First Brexit, now Trump – two of the most remarkable campaigns in the history of modern politics. It was the year that ‘post-truth’ became the Oxford Dictionary’s ‘new word of the year’, and if we’ve learned anything from the events of 2016, it’s that there’s no longer any such thing as conventional wisdom.
We learned that:
- Feelings trump reason
- Anger trumps logic
- Direction trumps detail
- Simple messages trump complex conversations
So what does this mean for the future in terms of how we connect, engage, influence and sell?
In December we were delighted to welcome Alastair Campbell as a keynote speaker at our Connections 16 event. A highly regarded speaker, communicator and strategist he knows what it takes to succeed, even during the toughest of times. Drawing inspiration from recent political events, and from his most recent book ‘Winners and How They Succeed’, a Number 1 best-selling analysis of what it takes to win in politics, business and sport, he delivered a captivating and provocative session to our audience of B2B sales and marketing leaders.

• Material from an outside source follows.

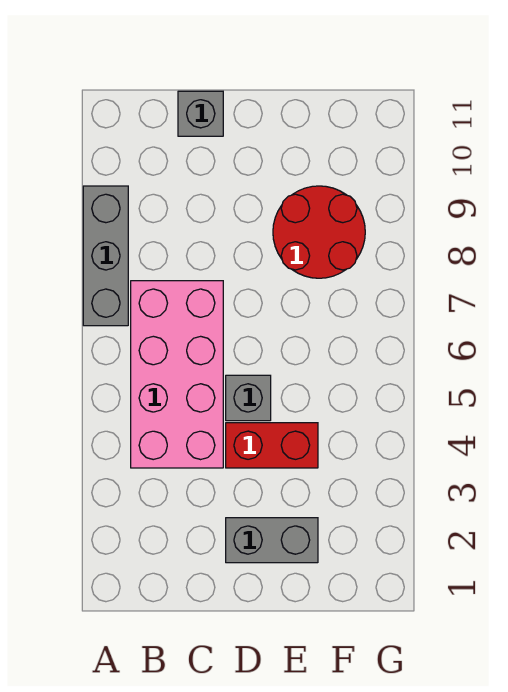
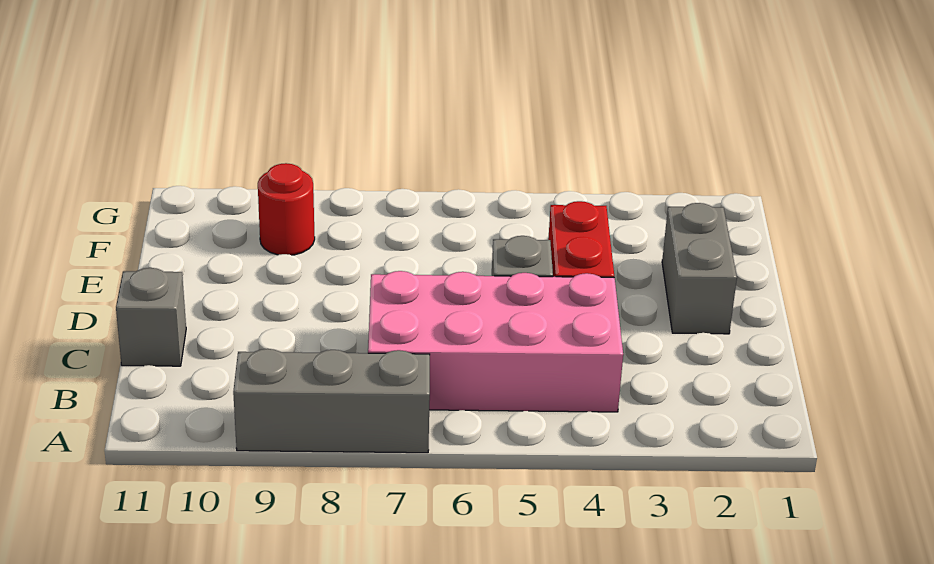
red 2x2 round brick [273,186,365,278] -> red 1x1 round brick [258,163,315,255]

Here is our pick of the top takeaways from his session:
- Know who you are up against – What Trump, and indeed the Brexit team, did so well was to not only emphasise their opponents’ weaknesses, but also use their strengths against them. In a competitive business environment, knowing who you are up against is just as important as understanding your audience. Armed with this information you can not only turn their strengths into weaknesses, but turn your weaknesses into strengths.
- Active messaging beats static messaging – The Trump agenda changed continually throughout the campaign, whereas Hillary Clinton knew her position and stuck to it. It is hard to keep winning if you are all about continuity. Ask yourself “what is my ‘now’ message”? Be a challenger, and keep looking for something to disrupt.
- Focus on the forgotten customer – Trump and Brexit both appealed to those who felt they’d been marginalised in some way. Look for opportunities to appeal to people who don’t normally engage. Make them feel there’s something in it for them, and you will win a whole new army of fans.
- Arouse emotion – Trump and Brexit succeeded based on the consistency of emotion they aroused. Indeed, policy really didn’t feature highly in the Trump presidential campaign at all, astonishing though that is! In a world of change and churn, emotion is as important as fact. Understand your buyer’s persona – tap into their pain, their aspirations and their emotional needs. Make them feel better than they did before they engaged with you, and you will stand are far greater chance of building a relationship with them.
- Use the power of advocacy – Trump used this technique to great advantage. Any big movement for change needs advocates. Get yours onside, and empower them to tell your story to others. Combine advocacy with technology – social media platforms and forums – and you have a very powerful, winning combination.
- Use the media to your advantage – Traditional media and social media are useful barometers of sentiment that can keep you one step ahead. Tapping into news, views, and opinions allows you to spot interests, problems and opportunities you can exploit. Use these tools to your advantage wherever possible. But remember, with people bombarded by so much information on a daily basis, it’s vital to keep your agenda and strategy front of mind. Utilise the tools available to cut through white noise and find the information that will allow you to develop, execute and narrate your strategy, whilst tapping into factors of importance to your buyer.
- Focus on solutions – Never say “the problem is…” Changing people’s minds means focusing on solutions. Take Alastair’s New Labour example, what they offered was not incremental change, but real, definitive change for the long term. Trump too, with ‘Make America Great Again’ – the focus of all his communications was around making things better. Don’t focus on the past. Focus on the future, and what you and your customers or prospects can achieve together.